Definisi: mengidentifikasi dan menurunkan resiko merugikan diri sendiri dengan


maksud mengakhiri hidup.

Tindakan:

Observasi

- Indentifikasi gejala resiko bunuh diri ( mis. Gangguan mood, halusinasi, delusi, panic,
penyalahgunaan zat, kesedihan, gangguan kepribadian.
- Identifikasi keinginan dan pikiran rencana bunuh diri.
- Monitor lingkungan bebas bahaya secara rutin (mis, barang pribadi, pisau cukur,
jendela)
- Monitor adanya perubahan mood atau pikiran.

Terapeutik

- Libatkan dalam perencanaan peawatan mandiri.
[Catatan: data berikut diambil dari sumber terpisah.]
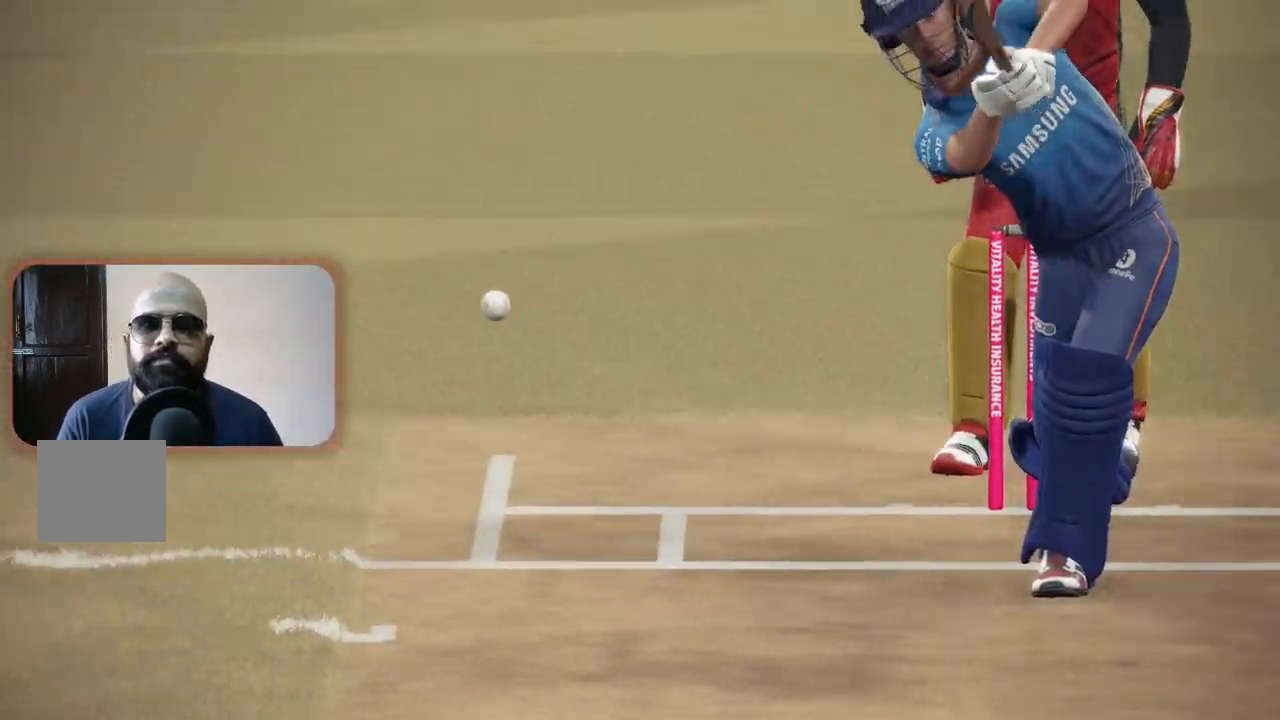
{"dt_ms": 500, "buttons": [], "left_stick": "center", "right_stick": "center", "events": []}
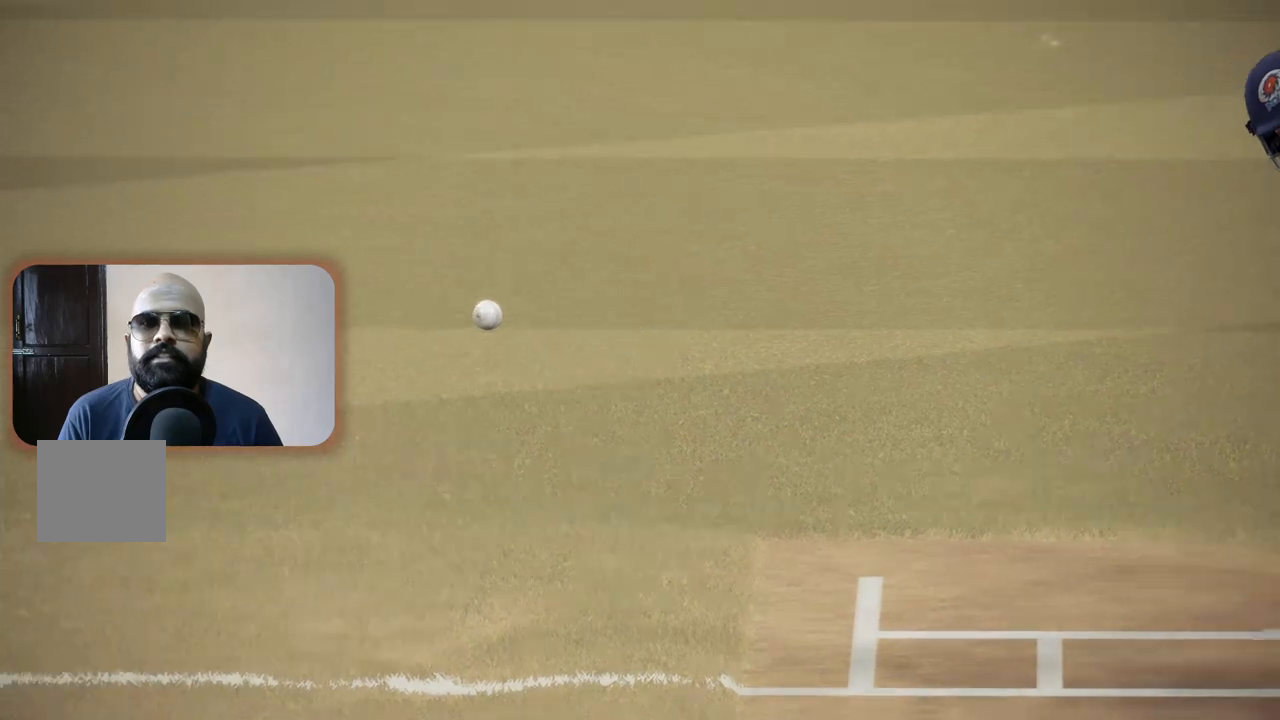
{"dt_ms": 500, "buttons": [], "left_stick": "center", "right_stick": "center", "events": []}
- Libatkan keluarga dalam perencanaan perawatan.
- Lakukan pendekatan langsung dan tidak menghakimi saat membahas bunuh diri.
- Berikan lingkungan dengan pengamanan ketat dan mudah dipantau (mis, tempat tidur
dekat ruang perawat).
- Tingkatkan pengawasan pada kondisi tertentu (mis, rapat staf, pergantian shif).
- Lakukan intervensi perlindungan (mis, pembatasan area, pengekangan fisik) jika
diperlukan.
- Hindari diskusi berulang tentang bunuh diri sebelumnya, diskusi berorintasi pada masa
sekarang dan masa depan.
- Diskusikan rencana menghadapi ide bunuh diri dimasa depan (mis, orang yang
dihubungi, kemanan mencari bantuan).
- Pastikan obat ditelan.

Edukasi

- Anjurkan mendiskusikan perasaan yang dialami kepada orang lain.


- Anjurkan menggunakan sumber pendukung (mis, layanan spiritual, penyedia layanan)
- Jjelaskan tindakan pencegahan bunuh diri kepada keluarga atau orang terdekat.
- Informasikan sumberdaya masyarakat dan program yang tersedia.
- Latih pencegahan resiko bunuh diri (mis, latihan asertif, relaksasi otot prgresif)

Kolaborasi

- Kolaborasi pemberian obat antiansietas, atau antipsikotik, sesuai indikasi.


- Kolaborasi tindakan keselamatan kepada PPA.
- Rujuk kepelayanan kesehatan mental, jika perlu.

DAFTAR PUSTAKA

Sari, R. A. (2020). "Literature Review: Depresi Postpartum." Jurnal Kesehatan 11: 1.